Faith-based organizations, such as tutoring programs, food pantries and gardens, housed in religious institutions, such as churches, temples, mosques and synagogues, must have separate 501(c)3 status from those religious institutions.
- Community partners may not require SSU participants to engage in inherently religious activities (religious worship, religious instruction, or religious proselytization).
- SSU participants may not engage in inherently religious activities such as giving religious instruction, conducting worship services/prayer, or religious proselytizing.*
- SSU participants may not recruit community volunteers to perform inherently religious activities or for volunteer positions that include a religious qualification.*
- SSU participants cannot be required to have a background of service in a faith-based setting.
- SSU participants cannot be required to belong to a particular religious group or adhere to a particular religious belief.
- SSU participants cannot be required to provide a letter of reference from a clergy member or other religious leader.
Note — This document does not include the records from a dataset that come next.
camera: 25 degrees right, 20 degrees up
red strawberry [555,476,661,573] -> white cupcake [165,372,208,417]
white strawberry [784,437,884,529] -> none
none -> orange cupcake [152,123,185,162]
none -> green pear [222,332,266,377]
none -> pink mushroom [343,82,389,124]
- Community partners must be open to SSU participants regardless of their religion, sexual orientation, gender, race, ethnicity, national origin, sex, marital status, pregnancy, age, disability, medical condition or veteran status.
- Faith-based organizations collaborating with SSU do not lose their right to display religious symbols or otherwise express their religious character.
- SSU participants cannot be required to adhere to a community partner’s mission statement with a religious reference. Community partners may make it a requirement that SSU participants treat clients with honesty, respect, and compassion, or adopt a dress code that requires professional attire. In other words, as long as community partners avoid religious qualifications they retain discretion to design their program in a way that meets their objectives.
* This restriction on inherently religious activities applies only to the SSU collaboration and does not apply to voluntary activities undertaken on an individual's own time. For purposes of reporting the number of volunteers recruited or coordinated, partnering organizations may count volunteers whose activities are non-religious activities. Any volunteer service hours reported must be limited to such activities.